Practical Session – Week 8
Objectives
1. Interpret and manipulate assembly code via hardware debugging techniques
2. Apply reverse engineering techniques to identify main software flaws
Basic commands on linux
1. objdump -d binary.file : show all assembly
2. strings binary.file : show all strings
3. gcc file.c -o binary.file -g -O0/3
4. gcc file.c -S assembly.s -O0/3
Basic commands on gdb
Please see this link https://sourceware.org/gdb/current/onlinedocs/gdb/
1. set disassembly-flavor intel : show intel syntax instead of AT&T
2. break or b : set a break point
b main : break to main function
b *0x0342FA0230 : break to this program address
3. run : goes to the first breakpoint
4. continue : run/go to the next breakpoint
5. return : step out of the function by cancelling its execution
6. si : Execute one machine instruction, then stop and return to the debugger
7. x/s : show the content of specific memory address
x/s 0x402400 or x/s $rax
8. info registers or i r : show the content of the registers, e.g., i r $rip shows the next instruction to be executed (%rip register holds the next instruction)
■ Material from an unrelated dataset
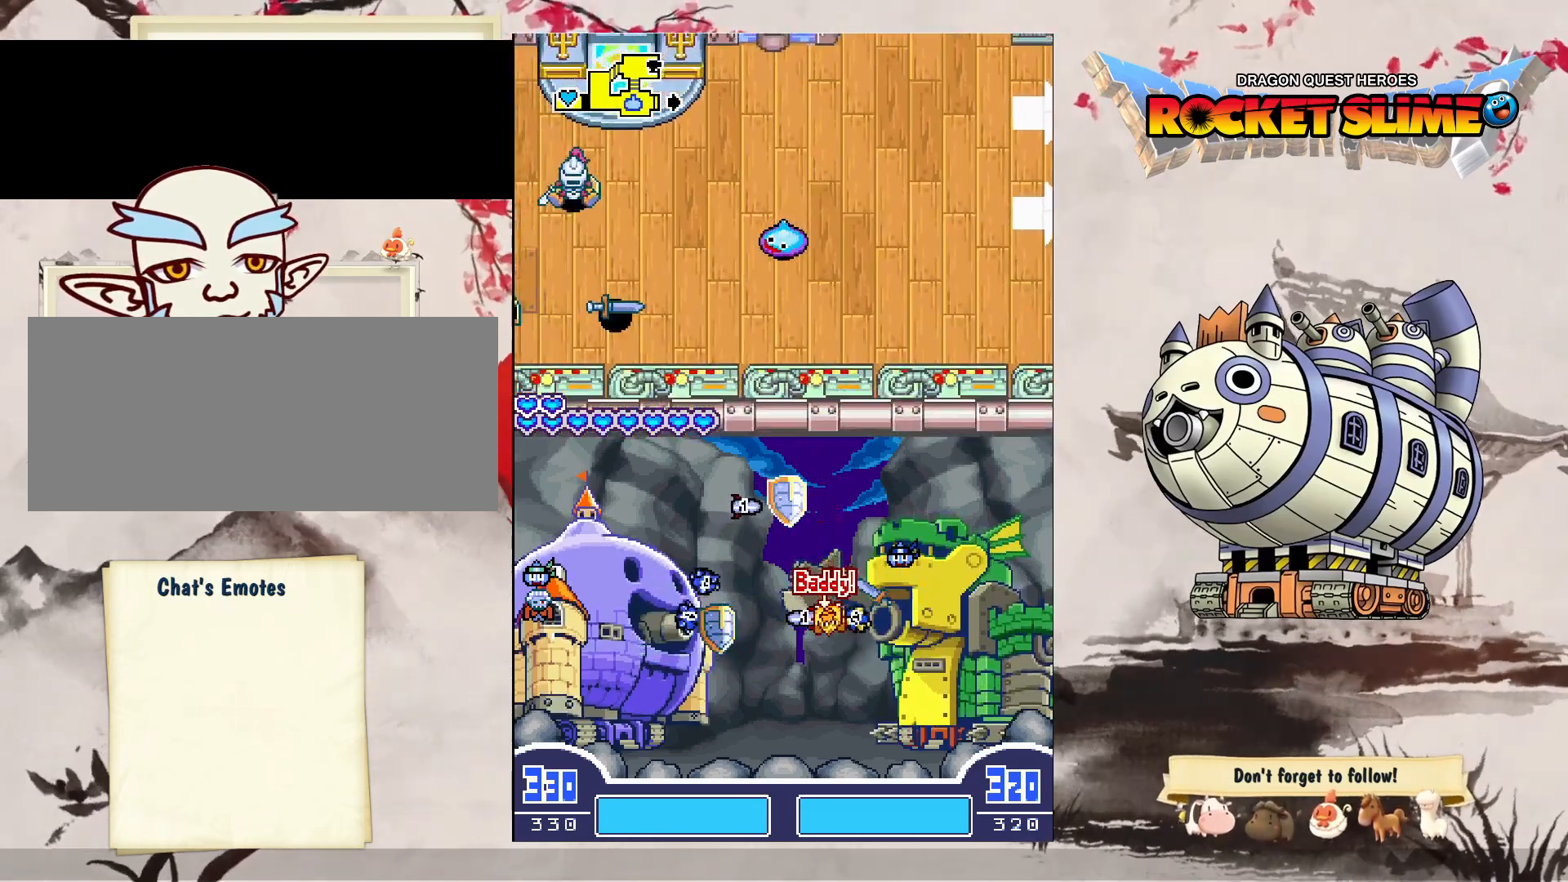
{"dt_ms": 500, "buttons": ["DPAD_UP"], "left_stick": "center", "right_stick": "center", "events": [[117, "DPAD_UP", "up"], [200, "DPAD_UP", "down"], [433, "DPAD_RIGHT", "down"], [483, "DPAD_RIGHT", "up"]]}
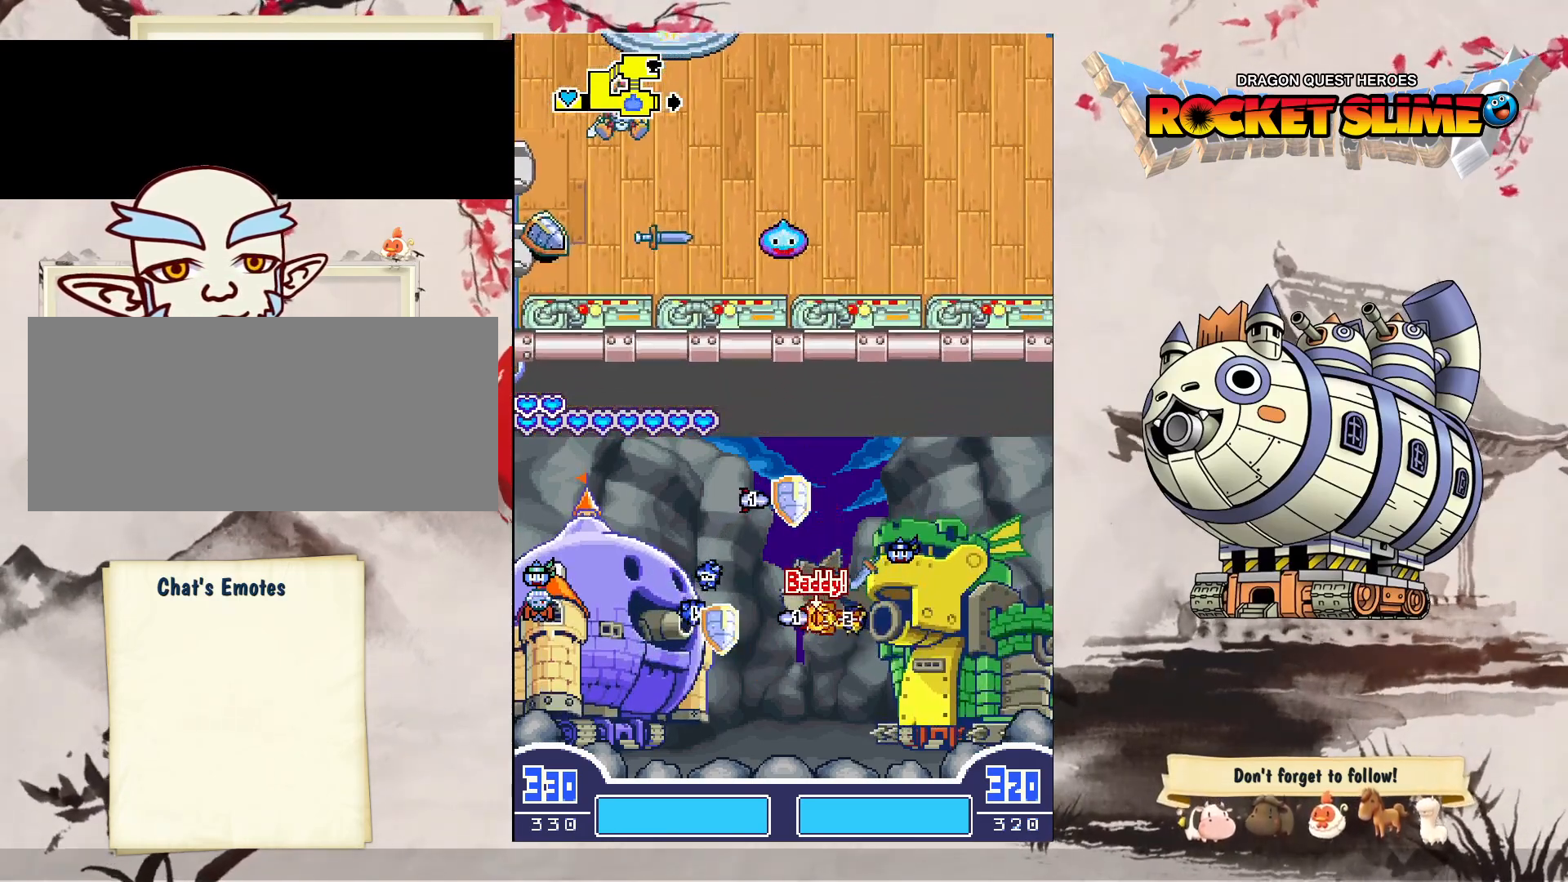
{"dt_ms": 500, "buttons": ["Y"], "left_stick": "center", "right_stick": "center", "events": [[50, "DPAD_UP", "up"], [100, "Y", "down"]]}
9. disas : show the assembly code at this point, or use ‘disas function1’ to display the assembly of this function
10. print : display individual register value
print /d $rax : display the value of rax register in decimal
print /t $rax : display the value of rax register in binary
print /x $rax : display the value of rax register in hexadecimal
11. The “x” command is used to display the values of specific memory locations: “x/nyz”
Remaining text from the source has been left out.